---------- Data to use

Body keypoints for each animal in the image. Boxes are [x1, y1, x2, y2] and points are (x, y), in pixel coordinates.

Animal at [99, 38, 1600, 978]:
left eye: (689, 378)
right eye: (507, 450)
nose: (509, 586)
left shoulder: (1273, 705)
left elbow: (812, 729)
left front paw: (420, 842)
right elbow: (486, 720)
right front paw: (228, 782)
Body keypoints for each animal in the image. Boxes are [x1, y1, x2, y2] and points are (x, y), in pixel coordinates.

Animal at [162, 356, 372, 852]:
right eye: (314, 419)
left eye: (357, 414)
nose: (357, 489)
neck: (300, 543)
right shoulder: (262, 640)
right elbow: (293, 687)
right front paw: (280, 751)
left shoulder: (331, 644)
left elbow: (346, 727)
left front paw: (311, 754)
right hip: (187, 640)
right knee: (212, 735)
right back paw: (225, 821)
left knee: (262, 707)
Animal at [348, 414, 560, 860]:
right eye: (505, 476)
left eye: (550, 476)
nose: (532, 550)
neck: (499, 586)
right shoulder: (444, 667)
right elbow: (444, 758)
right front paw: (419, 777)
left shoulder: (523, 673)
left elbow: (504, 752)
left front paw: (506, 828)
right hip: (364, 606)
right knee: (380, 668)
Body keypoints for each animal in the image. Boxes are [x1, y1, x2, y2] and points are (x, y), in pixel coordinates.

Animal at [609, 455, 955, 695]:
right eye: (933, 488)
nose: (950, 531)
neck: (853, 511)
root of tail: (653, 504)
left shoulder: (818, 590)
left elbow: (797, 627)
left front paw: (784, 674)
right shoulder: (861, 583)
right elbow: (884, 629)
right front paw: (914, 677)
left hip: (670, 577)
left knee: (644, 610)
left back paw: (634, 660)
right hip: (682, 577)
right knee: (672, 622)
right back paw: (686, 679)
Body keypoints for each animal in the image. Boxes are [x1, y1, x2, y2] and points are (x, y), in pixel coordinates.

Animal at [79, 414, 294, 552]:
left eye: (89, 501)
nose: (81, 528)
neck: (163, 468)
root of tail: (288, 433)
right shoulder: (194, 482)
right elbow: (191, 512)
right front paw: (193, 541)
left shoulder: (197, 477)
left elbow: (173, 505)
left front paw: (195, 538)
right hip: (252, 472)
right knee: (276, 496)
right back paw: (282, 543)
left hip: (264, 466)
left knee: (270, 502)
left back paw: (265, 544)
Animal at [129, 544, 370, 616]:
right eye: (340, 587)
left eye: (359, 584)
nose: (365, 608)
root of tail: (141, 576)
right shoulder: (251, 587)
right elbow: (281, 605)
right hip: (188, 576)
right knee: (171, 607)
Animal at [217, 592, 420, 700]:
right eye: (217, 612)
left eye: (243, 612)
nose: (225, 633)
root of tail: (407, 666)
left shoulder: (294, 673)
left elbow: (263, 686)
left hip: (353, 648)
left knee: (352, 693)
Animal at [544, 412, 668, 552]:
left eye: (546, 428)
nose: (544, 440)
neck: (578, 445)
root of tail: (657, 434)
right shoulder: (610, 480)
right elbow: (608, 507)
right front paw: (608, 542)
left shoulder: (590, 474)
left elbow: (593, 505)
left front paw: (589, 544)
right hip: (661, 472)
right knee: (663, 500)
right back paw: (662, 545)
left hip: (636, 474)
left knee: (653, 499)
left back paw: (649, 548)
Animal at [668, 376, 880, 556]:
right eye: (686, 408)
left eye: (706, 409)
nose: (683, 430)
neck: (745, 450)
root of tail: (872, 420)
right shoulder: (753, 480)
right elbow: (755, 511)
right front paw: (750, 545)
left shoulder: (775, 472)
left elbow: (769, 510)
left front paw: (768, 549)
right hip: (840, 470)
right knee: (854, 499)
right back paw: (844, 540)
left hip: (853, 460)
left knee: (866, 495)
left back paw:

--------------------

▶ _Exercise brief_
Repeat exactly the lines from the line containing "nose: (544, 440)" through the end of the listing above; both boundary lines are part of the output.

▶ _Finished task_
nose: (544, 440)
neck: (578, 445)
root of tail: (657, 434)
right shoulder: (610, 480)
right elbow: (608, 507)
right front paw: (608, 542)
left shoulder: (590, 474)
left elbow: (593, 505)
left front paw: (589, 544)
right hip: (661, 472)
right knee: (663, 500)
right back paw: (662, 545)
left hip: (636, 474)
left knee: (653, 499)
left back paw: (649, 548)
Animal at [668, 376, 880, 556]:
right eye: (686, 408)
left eye: (706, 409)
nose: (683, 430)
neck: (745, 450)
root of tail: (872, 420)
right shoulder: (753, 480)
right elbow: (755, 511)
right front paw: (750, 545)
left shoulder: (775, 472)
left elbow: (769, 510)
left front paw: (768, 549)
right hip: (840, 470)
right knee: (854, 499)
right back paw: (844, 540)
left hip: (853, 460)
left knee: (866, 495)
left back paw:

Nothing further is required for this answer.